====== DATA PROVIDED ======

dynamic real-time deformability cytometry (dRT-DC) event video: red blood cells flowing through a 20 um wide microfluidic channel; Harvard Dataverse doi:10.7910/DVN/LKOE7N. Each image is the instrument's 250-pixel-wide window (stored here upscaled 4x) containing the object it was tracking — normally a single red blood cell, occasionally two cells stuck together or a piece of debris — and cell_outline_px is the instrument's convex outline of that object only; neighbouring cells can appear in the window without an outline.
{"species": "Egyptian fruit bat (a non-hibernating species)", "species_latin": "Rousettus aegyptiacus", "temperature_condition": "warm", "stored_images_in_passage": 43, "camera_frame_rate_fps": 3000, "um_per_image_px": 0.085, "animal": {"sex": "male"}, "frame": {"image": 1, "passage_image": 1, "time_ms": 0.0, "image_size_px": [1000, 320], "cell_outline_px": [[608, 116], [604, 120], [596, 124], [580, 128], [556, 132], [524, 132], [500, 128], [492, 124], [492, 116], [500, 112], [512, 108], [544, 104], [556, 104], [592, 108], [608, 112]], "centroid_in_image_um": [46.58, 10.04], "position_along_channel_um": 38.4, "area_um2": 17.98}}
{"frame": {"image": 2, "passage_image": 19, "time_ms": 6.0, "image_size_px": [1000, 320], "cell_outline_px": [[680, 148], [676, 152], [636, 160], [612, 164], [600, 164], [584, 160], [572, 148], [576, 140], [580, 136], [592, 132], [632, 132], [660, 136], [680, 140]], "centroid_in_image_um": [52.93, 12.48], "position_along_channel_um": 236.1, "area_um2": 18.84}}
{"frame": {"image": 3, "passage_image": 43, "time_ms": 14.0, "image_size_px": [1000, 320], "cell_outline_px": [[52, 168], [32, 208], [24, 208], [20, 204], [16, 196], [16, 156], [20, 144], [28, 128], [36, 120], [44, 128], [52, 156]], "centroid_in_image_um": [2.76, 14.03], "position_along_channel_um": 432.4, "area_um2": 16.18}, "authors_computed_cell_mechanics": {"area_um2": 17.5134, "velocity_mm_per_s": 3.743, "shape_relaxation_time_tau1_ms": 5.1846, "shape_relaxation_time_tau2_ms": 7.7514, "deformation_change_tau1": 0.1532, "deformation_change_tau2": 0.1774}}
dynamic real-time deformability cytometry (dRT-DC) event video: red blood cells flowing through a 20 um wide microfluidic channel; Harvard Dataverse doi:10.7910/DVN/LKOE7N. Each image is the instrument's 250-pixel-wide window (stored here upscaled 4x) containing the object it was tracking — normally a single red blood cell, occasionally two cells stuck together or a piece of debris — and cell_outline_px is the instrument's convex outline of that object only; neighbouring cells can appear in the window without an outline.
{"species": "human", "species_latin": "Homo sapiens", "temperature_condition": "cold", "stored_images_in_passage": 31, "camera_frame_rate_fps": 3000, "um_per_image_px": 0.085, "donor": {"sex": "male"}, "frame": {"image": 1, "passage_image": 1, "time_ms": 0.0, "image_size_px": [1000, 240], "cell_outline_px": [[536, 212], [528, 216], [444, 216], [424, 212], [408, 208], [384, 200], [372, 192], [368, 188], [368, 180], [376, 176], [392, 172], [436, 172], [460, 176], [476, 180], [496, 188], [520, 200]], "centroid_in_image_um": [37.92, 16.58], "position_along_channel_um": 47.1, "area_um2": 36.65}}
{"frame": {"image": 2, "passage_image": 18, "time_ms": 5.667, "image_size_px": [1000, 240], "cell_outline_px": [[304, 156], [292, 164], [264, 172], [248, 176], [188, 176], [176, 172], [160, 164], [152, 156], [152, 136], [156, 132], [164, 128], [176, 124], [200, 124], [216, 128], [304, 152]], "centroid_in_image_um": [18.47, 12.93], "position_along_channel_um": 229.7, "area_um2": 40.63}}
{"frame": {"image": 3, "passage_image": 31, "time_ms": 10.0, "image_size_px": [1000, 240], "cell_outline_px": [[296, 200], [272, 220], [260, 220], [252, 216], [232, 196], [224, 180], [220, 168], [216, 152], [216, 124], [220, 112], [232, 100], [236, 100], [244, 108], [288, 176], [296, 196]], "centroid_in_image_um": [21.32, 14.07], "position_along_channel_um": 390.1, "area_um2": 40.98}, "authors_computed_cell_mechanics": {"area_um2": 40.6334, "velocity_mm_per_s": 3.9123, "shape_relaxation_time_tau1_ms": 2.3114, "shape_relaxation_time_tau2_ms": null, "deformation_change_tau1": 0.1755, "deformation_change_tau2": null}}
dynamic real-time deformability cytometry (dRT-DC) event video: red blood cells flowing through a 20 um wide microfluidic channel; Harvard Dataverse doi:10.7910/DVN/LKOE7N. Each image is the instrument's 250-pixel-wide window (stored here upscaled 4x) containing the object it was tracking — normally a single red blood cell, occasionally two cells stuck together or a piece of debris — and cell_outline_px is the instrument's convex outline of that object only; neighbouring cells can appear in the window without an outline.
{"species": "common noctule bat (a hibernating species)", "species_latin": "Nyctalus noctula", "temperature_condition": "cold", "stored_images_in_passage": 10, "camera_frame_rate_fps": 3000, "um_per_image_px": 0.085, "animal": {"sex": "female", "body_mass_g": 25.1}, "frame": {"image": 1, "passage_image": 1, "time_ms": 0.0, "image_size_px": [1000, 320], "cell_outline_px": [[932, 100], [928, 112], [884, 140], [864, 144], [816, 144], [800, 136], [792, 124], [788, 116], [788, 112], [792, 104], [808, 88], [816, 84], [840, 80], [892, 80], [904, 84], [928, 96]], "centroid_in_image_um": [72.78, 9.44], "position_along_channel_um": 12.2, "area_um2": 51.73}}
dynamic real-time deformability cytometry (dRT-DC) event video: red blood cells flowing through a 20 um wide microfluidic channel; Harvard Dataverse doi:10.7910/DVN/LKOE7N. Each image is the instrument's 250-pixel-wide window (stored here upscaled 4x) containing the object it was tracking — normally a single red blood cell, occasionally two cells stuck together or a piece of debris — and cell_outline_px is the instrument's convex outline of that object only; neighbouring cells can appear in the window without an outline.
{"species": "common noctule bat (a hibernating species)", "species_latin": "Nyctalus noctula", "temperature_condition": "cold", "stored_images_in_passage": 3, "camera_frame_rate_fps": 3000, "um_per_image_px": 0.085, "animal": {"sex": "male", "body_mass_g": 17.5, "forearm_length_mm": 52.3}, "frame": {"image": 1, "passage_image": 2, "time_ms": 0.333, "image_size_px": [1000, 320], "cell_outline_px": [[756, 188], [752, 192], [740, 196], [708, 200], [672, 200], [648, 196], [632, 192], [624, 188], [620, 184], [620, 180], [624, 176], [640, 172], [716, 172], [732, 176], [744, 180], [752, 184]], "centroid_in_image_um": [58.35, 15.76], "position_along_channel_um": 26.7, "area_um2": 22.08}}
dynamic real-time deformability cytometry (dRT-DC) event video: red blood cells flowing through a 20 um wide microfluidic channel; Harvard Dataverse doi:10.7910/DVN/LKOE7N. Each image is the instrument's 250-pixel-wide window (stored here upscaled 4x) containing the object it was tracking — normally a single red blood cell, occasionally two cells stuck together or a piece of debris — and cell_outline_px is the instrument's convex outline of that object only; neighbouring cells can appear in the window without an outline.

======

## GOAL
Each record above should be output again exactly.

## THE RESPONSE
dynamic real-time deformability cytometry (dRT-DC) event video: red blood cells flowing through a 20 um wide microfluidic channel; Harvard Dataverse doi:10.7910/DVN/LKOE7N. Each image is the instrument's 250-pixel-wide window (stored here upscaled 4x) containing the object it was tracking — normally a single red blood cell, occasionally two cells stuck together or a piece of debris — and cell_outline_px is the instrument's convex outline of that object only; neighbouring cells can appear in the window without an outline.
{"species": "Egyptian fruit bat (a non-hibernating species)", "species_latin": "Rousettus aegyptiacus", "temperature_condition": "warm", "stored_images_in_passage": 43, "camera_frame_rate_fps": 3000, "um_per_image_px": 0.085, "animal": {"sex": "male"}, "frame": {"image": 1, "passage_image": 1, "time_ms": 0.0, "image_size_px": [1000, 320], "cell_outline_px": [[608, 116], [604, 120], [596, 124], [580, 128], [556, 132], [524, 132], [500, 128], [492, 124], [492, 116], [500, 112], [512, 108], [544, 104], [556, 104], [592, 108], [608, 112]], "centroid_in_image_um": [46.58, 10.04], "position_along_channel_um": 38.4, "area_um2": 17.98}}
{"frame": {"image": 2, "passage_image": 19, "time_ms": 6.0, "image_size_px": [1000, 320], "cell_outline_px": [[680, 148], [676, 152], [636, 160], [612, 164], [600, 164], [584, 160], [572, 148], [576, 140], [580, 136], [592, 132], [632, 132], [660, 136], [680, 140]], "centroid_in_image_um": [52.93, 12.48], "position_along_channel_um": 236.1, "area_um2": 18.84}}
{"frame": {"image": 3, "passage_image": 43, "time_ms": 14.0, "image_size_px": [1000, 320], "cell_outline_px": [[52, 168], [32, 208], [24, 208], [20, 204], [16, 196], [16, 156], [20, 144], [28, 128], [36, 120], [44, 128], [52, 156]], "centroid_in_image_um": [2.76, 14.03], "position_along_channel_um": 432.4, "area_um2": 16.18}, "authors_computed_cell_mechanics": {"area_um2": 17.5134, "velocity_mm_per_s": 3.743, "shape_relaxation_time_tau1_ms": 5.1846, "shape_relaxation_time_tau2_ms": 7.7514, "deformation_change_tau1": 0.1532, "deformation_change_tau2": 0.1774}}
dynamic real-time deformability cytometry (dRT-DC) event video: red blood cells flowing through a 20 um wide microfluidic channel; Harvard Dataverse doi:10.7910/DVN/LKOE7N. Each image is the instrument's 250-pixel-wide window (stored here upscaled 4x) containing the object it was tracking — normally a single red blood cell, occasionally two cells stuck together or a piece of debris — and cell_outline_px is the instrument's convex outline of that object only; neighbouring cells can appear in the window without an outline.
{"species": "human", "species_latin": "Homo sapiens", "temperature_condition": "cold", "stored_images_in_passage": 31, "camera_frame_rate_fps": 3000, "um_per_image_px": 0.085, "donor": {"sex": "male"}, "frame": {"image": 1, "passage_image": 1, "time_ms": 0.0, "image_size_px": [1000, 240], "cell_outline_px": [[536, 212], [528, 216], [444, 216], [424, 212], [408, 208], [384, 200], [372, 192], [368, 188], [368, 180], [376, 176], [392, 172], [436, 172], [460, 176], [476, 180], [496, 188], [520, 200]], "centroid_in_image_um": [37.92, 16.58], "position_along_channel_um": 47.1, "area_um2": 36.65}}
{"frame": {"image": 2, "passage_image": 18, "time_ms": 5.667, "image_size_px": [1000, 240], "cell_outline_px": [[304, 156], [292, 164], [264, 172], [248, 176], [188, 176], [176, 172], [160, 164], [152, 156], [152, 136], [156, 132], [164, 128], [176, 124], [200, 124], [216, 128], [304, 152]], "centroid_in_image_um": [18.47, 12.93], "position_along_channel_um": 229.7, "area_um2": 40.63}}
{"frame": {"image": 3, "passage_image": 31, "time_ms": 10.0, "image_size_px": [1000, 240], "cell_outline_px": [[296, 200], [272, 220], [260, 220], [252, 216], [232, 196], [224, 180], [220, 168], [216, 152], [216, 124], [220, 112], [232, 100], [236, 100], [244, 108], [288, 176], [296, 196]], "centroid_in_image_um": [21.32, 14.07], "position_along_channel_um": 390.1, "area_um2": 40.98}, "authors_computed_cell_mechanics": {"area_um2": 40.6334, "velocity_mm_per_s": 3.9123, "shape_relaxation_time_tau1_ms": 2.3114, "shape_relaxation_time_tau2_ms": null, "deformation_change_tau1": 0.1755, "deformation_change_tau2": null}}
dynamic real-time deformability cytometry (dRT-DC) event video: red blood cells flowing through a 20 um wide microfluidic channel; Harvard Dataverse doi:10.7910/DVN/LKOE7N. Each image is the instrument's 250-pixel-wide window (stored here upscaled 4x) containing the object it was tracking — normally a single red blood cell, occasionally two cells stuck together or a piece of debris — and cell_outline_px is the instrument's convex outline of that object only; neighbouring cells can appear in the window without an outline.
{"species": "common noctule bat (a hibernating species)", "species_latin": "Nyctalus noctula", "temperature_condition": "cold", "stored_images_in_passage": 10, "camera_frame_rate_fps": 3000, "um_per_image_px": 0.085, "animal": {"sex": "female", "body_mass_g": 25.1}, "frame": {"image": 1, "passage_image": 1, "time_ms": 0.0, "image_size_px": [1000, 320], "cell_outline_px": [[932, 100], [928, 112], [884, 140], [864, 144], [816, 144], [800, 136], [792, 124], [788, 116], [788, 112], [792, 104], [808, 88], [816, 84], [840, 80], [892, 80], [904, 84], [928, 96]], "centroid_in_image_um": [72.78, 9.44], "position_along_channel_um": 12.2, "area_um2": 51.73}}
dynamic real-time deformability cytometry (dRT-DC) event video: red blood cells flowing through a 20 um wide microfluidic channel; Harvard Dataverse doi:10.7910/DVN/LKOE7N. Each image is the instrument's 250-pixel-wide window (stored here upscaled 4x) containing the object it was tracking — normally a single red blood cell, occasionally two cells stuck together or a piece of debris — and cell_outline_px is the instrument's convex outline of that object only; neighbouring cells can appear in the window without an outline.
{"species": "common noctule bat (a hibernating species)", "species_latin": "Nyctalus noctula", "temperature_condition": "cold", "stored_images_in_passage": 3, "camera_frame_rate_fps": 3000, "um_per_image_px": 0.085, "animal": {"sex": "male", "body_mass_g": 17.5, "forearm_length_mm": 52.3}, "frame": {"image": 1, "passage_image": 2, "time_ms": 0.333, "image_size_px": [1000, 320], "cell_outline_px": [[756, 188], [752, 192], [740, 196], [708, 200], [672, 200], [648, 196], [632, 192], [624, 188], [620, 184], [620, 180], [624, 176], [640, 172], [716, 172], [732, 176], [744, 180], [752, 184]], "centroid_in_image_um": [58.35, 15.76], "position_along_channel_um": 26.7, "area_um2": 22.08}}
dynamic real-time deformability cytometry (dRT-DC) event video: red blood cells flowing through a 20 um wide microfluidic channel; Harvard Dataverse doi:10.7910/DVN/LKOE7N. Each image is the instrument's 250-pixel-wide window (stored here upscaled 4x) containing the object it was tracking — normally a single red blood cell, occasionally two cells stuck together or a piece of debris — and cell_outline_px is the instrument's convex outline of that object only; neighbouring cells can appear in the window without an outline.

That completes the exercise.